3 ways of managing yourself without hike / promotion

3 ways of managing yourself without hike/promotion

Author: Muzzammil

Most organisations would have recently announced pay rise, promotions for their employees during this season. Thanks to the normal distribution curve (also referred to as bell-curve, Gaussian distribution), a handful may get a pay rise and promotion. Some may not get any pay rise; many may not get the promotion they wanted. Some may get neither. If you are the fortunate one that did get both or either, congratulations!

While there was the sale and offers up for grabs at various counters, I got attracted to the camera counter. I put the Nikon DSLR camera inside my baggage. I left with Bashir for breaking fast that evening in the local mosque.

1. Manage your inside to manage your outside:

I vividly recall my experience one particular mid-year performance cycle. I had put in sweat and blood. I was of the firm view that I meritoriously deserved promotion and pay rise. While not getting it impacted me, also the fact that some of my under-achieving colleagues (from my map of the world) had got their share proved detrimental to my mental balance. I took a long recess and stepped out of the workplace. I went to a secluded place, vented my emotion. I hurled out verbal abuse and gave myself twenty minutes to play the victim. Once I knew the inventory got depleted, I triggered my anchor to get back to the desired resourceful state. I went back to my office floor and heartily congratulated those that had received their accolades. I insist that I congratulate when I say that from deep within.

We were at the Emirates Mall. Welli and Ajesh were posing for a picture; they were standing overlooking the atrium. I was behind the Nikon DSLR. Click, click, click. I allowed the camera to do all the hard work of focusing, determining the adequacy of light. Welli quickly walked towards me after I finished clicking. He told me straight that that isn’t how you shoot! I gladly handed the camera to him and went to pose next to Ajesh. At the end of the posing sequence, Welli made a casual remark that I owned a DSLR but did not know how to shoot. It hurt me. It angered me. His words were factually correct. This was not about Welli. It was about me. My aspiration. My inaction.

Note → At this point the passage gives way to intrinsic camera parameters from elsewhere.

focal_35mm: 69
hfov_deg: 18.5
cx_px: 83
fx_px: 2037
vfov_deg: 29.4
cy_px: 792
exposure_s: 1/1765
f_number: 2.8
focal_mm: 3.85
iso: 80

Not getting that pay rise or promotion (or both) may have a different and possibly deep meaning for you. Share your thoughts about it with a confidante. If you do not have a confidante or maybe not okay to share your situation with anyone else, then write down your thoughts.

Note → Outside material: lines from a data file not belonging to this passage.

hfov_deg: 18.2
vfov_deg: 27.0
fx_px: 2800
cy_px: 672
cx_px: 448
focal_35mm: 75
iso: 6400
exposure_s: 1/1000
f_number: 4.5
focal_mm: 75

  • Begin by labelling the emotion(s)
  • Mention the effect of this situation on you and beyond (family, work)
  • Ask yourself if there is anything you can do now to lessen the effect.
  • Check with yourself if it is okay to park the issue for consideration at a future moment

2. A bend in the road means slow down, not halt

I chose to sleep over it and consider it the following day. When I woke up the next morning, I felt as if an iron boulder had been removed from my chest during the overnight sleep cycle. The light feeling helped me into a resourceful state. During the course of the day, I walked into the glass office of my super boss. I stepped in and enquired about what I had to do to move to the next level. In hindsight, the way I asked made all the difference. I was willing to listen. I was fully present. After he finished, I thanked him for his inputs.

Had I walked into having this chat the previous day, I may not have been in a resourceful state. As a result, the effect on my super boss may not have been desirable.

  • Trigger your most resourceful state.
  • Ask the significant person what you have to do to begin moving the pointer towards the desired result.
  • Listen. Be present.
  • Exit with a thank you. Keep it simple.

The presumption here is that you enjoy good rapport with the significant person (someone at work whose opinion counts towards your growth).

3. Go full throttle

He told me in clear words what he expected of me. I sought clarification and paraphrased the conversation. From then on, I was a man on a mission. And, yes, I did get my pay hike, promotion and change in designation. However, what I learnt in those 6 months leading to the D-day is invaluable.

  • Having had a chat on what needs to happen for you to get there, put a game plan that is true to who you are.
  • Put in action. Massive action.
  • To show that you are invested in your growth and development, have milestones between now and next performance measurement.
  • Set up periodic performance chat during this period. Dip check.
  • Calibrate action based on periodic performance chat.

Well, some people have a way of complicating simple things. And some people have a way of simplifying complicated things. Where you believe you belong determines how you will go about this moment.

And here is a bonus. It is a little secret that a significant few know. Here it is for you. People who set their criterion of growth and success go beyond the rituals of promotions, labels of designations and the sheer numbers game. What matters to them is personal & professional significance. Their switch of reward & recognition lies within. They don’t let others control their growth. So that is the beginning of real personal leadership. Those on this journey leave the signature of their craft in every piece of their work & beyond. Interestingly, the perception of their work becomes play. Also, the world joins the party at this stage; which may or may not matter to them anymore.